I know from your essay that you were married before reaching your teens in order to help your siblings out financially, that they might stay in school. While making such a sacrifice for your family is very honorable, this major change in your life at such a young age must have been difficult, confusing, and scary. When your first experience with sex is negative and becomes the root of unhappiness, it takes time, as well as discipline to change your outlook and reclaim your innocence, but it can be done. You must decide with your mind, body, and soul that it’s what you want for yourself and believe just as earnestly that it’s what God wants for you, as well. God wants you to have a healthy, positive understanding of sex so that when you are older, it will be an amazing, life-giving expression of love in your marriage.
I can imagine strong emotions behind your questions, such as anger, fear, and frustration. If you have any one or all of these feelings toward sex, please don’t think you’re alone. I chose to write about this because it applies to millions of teens, girls and boys alike, who have jumped into physical relationships too fast and have learned to accept their confusion, rage, or disappointment as normal. Eventually, it can get to a point where you no longer have control of your own sexuality, and subsequently your life.
You can regain control by first deciding what is best for your health and your future. That might mean getting out of your current relationship or slowing things down. If this seems too difficult, because it’s easier to please than it is to say no, think about what’s at risk: should you become pregnant, you may have to give up your education or your child; should you become exposed to disease, your health or even your life may be in danger. Finally, is it worth jeopardizing your relationship with your future chosen husband? Isn’t he worth waiting for?
First you need Courage and Discipline, and then you need Faith that new life, a better life, awaits!
So where do hormones fit in? Hormones are chemical messengers secreted into your bloodstream by glands called endocrines.
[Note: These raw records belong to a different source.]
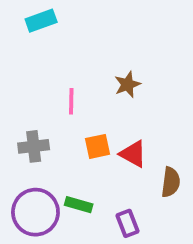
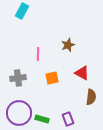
cyan rectangle: (41, 21) -> (22, 11), turned -42
red triangle: (133, 154) -> (82, 73), moved
green rectangle: (79, 205) -> (42, 119), moved

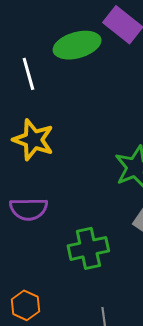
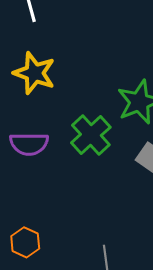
green cross: (88, 248) -> (91, 135), moved, turned -30

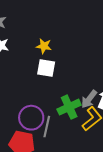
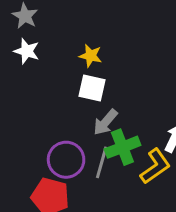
gray arrow: (89, 99) -> (105, 122), moved
gray line: (47, 127) -> (102, 162), moved

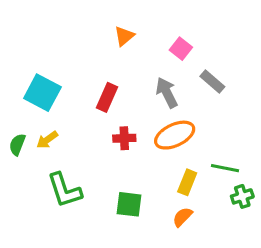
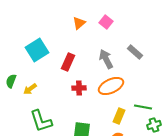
pink square: (181, 49) -> (106, 22), moved
cyan square: (42, 93) -> (37, 50), moved, turned 30
green semicircle: (17, 145) -> (11, 81), moved

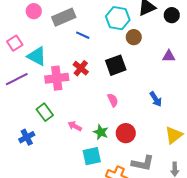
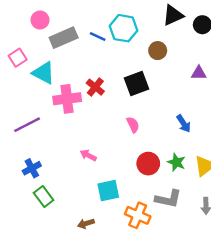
gray rectangle: (64, 17) -> (64, 38), moved
cyan hexagon: (118, 18) -> (124, 28), moved
blue line: (83, 35) -> (98, 36), moved
purple line: (17, 79) -> (27, 125), moved
green rectangle: (45, 112) -> (44, 196), moved
green star: (101, 132) -> (176, 162), moved

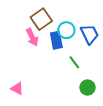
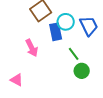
pink arrow: (32, 37) -> (32, 48), moved
green circle: (87, 87) -> (82, 71), moved

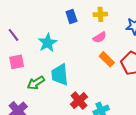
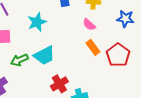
pink semicircle: (100, 37) -> (89, 25), turned 64
cyan trapezoid: (60, 75) -> (44, 55), turned -120

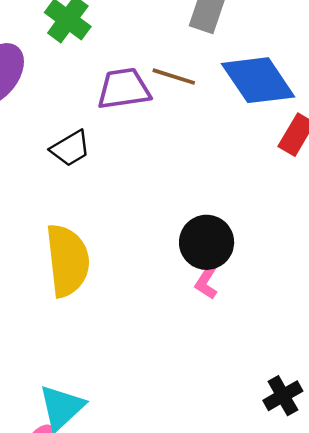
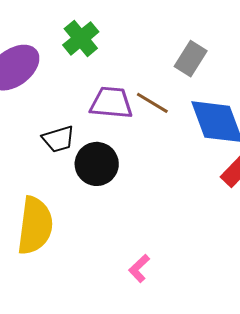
black circle: (207, 242) -> (97, 164), moved

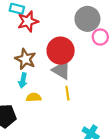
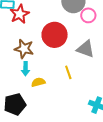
gray triangle: (61, 70) -> (86, 49), moved

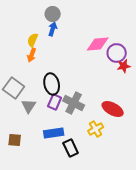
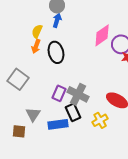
pink diamond: (98, 44) -> (102, 35), turned -30
black ellipse: (52, 84) -> (56, 52), moved
gray triangle: (29, 106) -> (33, 114), moved
black rectangle: (71, 148) -> (73, 112), moved

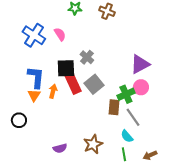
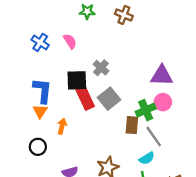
blue cross: (34, 35) -> (40, 42), size x0.7
purple triangle: (140, 64) -> (162, 76), turned 30
orange arrow: (53, 91) -> (62, 126), moved
black circle: (19, 120) -> (38, 147), moved
cyan semicircle: (127, 136) -> (147, 158), turned -80

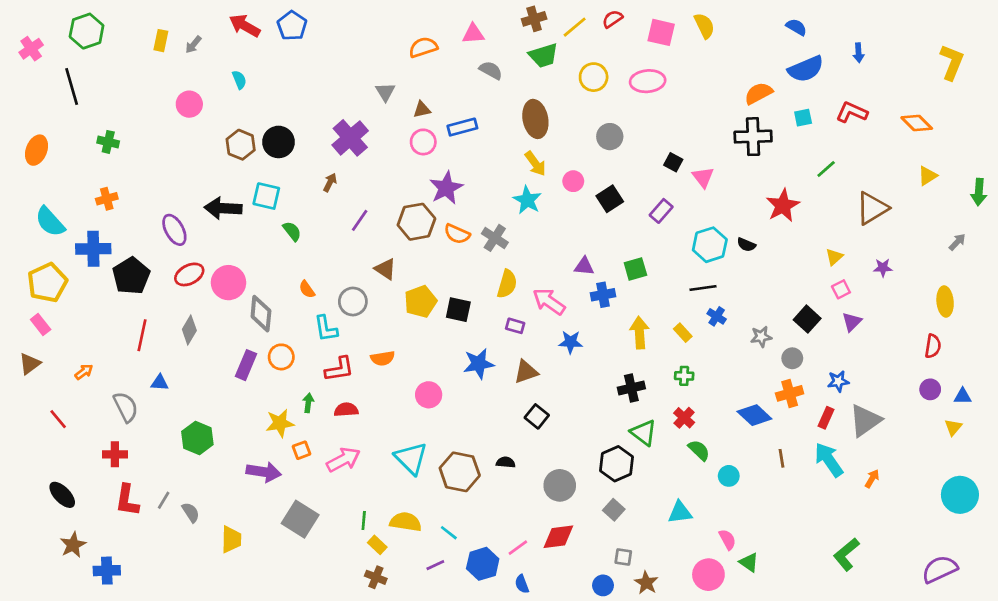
They stimulate critical reactions in your body; for example, growth, the breakdown of food, sexual function and reproductive health, plus mental ability, our moods, body temperature, and thirst.
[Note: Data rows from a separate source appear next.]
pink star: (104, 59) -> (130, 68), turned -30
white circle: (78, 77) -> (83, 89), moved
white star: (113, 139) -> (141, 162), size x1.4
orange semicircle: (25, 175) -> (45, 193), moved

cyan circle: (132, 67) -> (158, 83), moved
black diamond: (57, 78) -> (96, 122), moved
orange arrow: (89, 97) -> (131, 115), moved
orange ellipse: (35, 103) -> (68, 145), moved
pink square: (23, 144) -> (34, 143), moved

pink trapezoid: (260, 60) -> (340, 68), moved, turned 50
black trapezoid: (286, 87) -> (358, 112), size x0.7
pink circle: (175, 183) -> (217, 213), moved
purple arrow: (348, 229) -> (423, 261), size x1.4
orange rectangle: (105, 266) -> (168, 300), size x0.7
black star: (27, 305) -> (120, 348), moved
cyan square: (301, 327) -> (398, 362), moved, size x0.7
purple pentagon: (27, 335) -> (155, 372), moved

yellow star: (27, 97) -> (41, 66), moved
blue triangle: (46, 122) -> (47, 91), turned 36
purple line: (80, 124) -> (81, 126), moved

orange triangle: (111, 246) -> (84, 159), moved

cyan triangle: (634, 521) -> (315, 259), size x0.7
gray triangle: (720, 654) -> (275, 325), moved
You need your hormones, as does the continuation of the human race, but that does not mean you let your hormones control your decisions. Hormones cannot look after your baby if you become pregnant, and they will not protect you from sexually transmitted diseases. Hormones don’t know the depth of true love, either, and love is what makes sex a profound and powerful force. You cannot “escape” your hormones, but you can choose not to react to them until you’re sure you know what you’re getting into.
What if sex is not consensual? I’m referring to your question, “How can you escape in the rapist’s hands?” One answer is to scream and fight, and in that case, your hormones are on your side. These chemical messengers racing through your bloodstream will charge your energy, give you the strength you didn’t know you had, and even desensitize you to pain. But if you are outnumbered or are up against a weapon, fighting is not the answer. Here again, you have to be smart and decide what would be your safest reaction. When cruelty is all around you, let God be your escape. When you have nowhere to run to, imagine yourself safe in His arms and He will give you peace. Nothing can separate you from His love.
Two certainties we can expect as parents are questions from our children we’d like to avoid any mistakes from our children we wish we could have circumvented. Being receptive to their questions about sex will keep the doors of communication open, and outwardly loving them, even when they’ve made life-altering mistakes, will earn their trust and allow for second chances.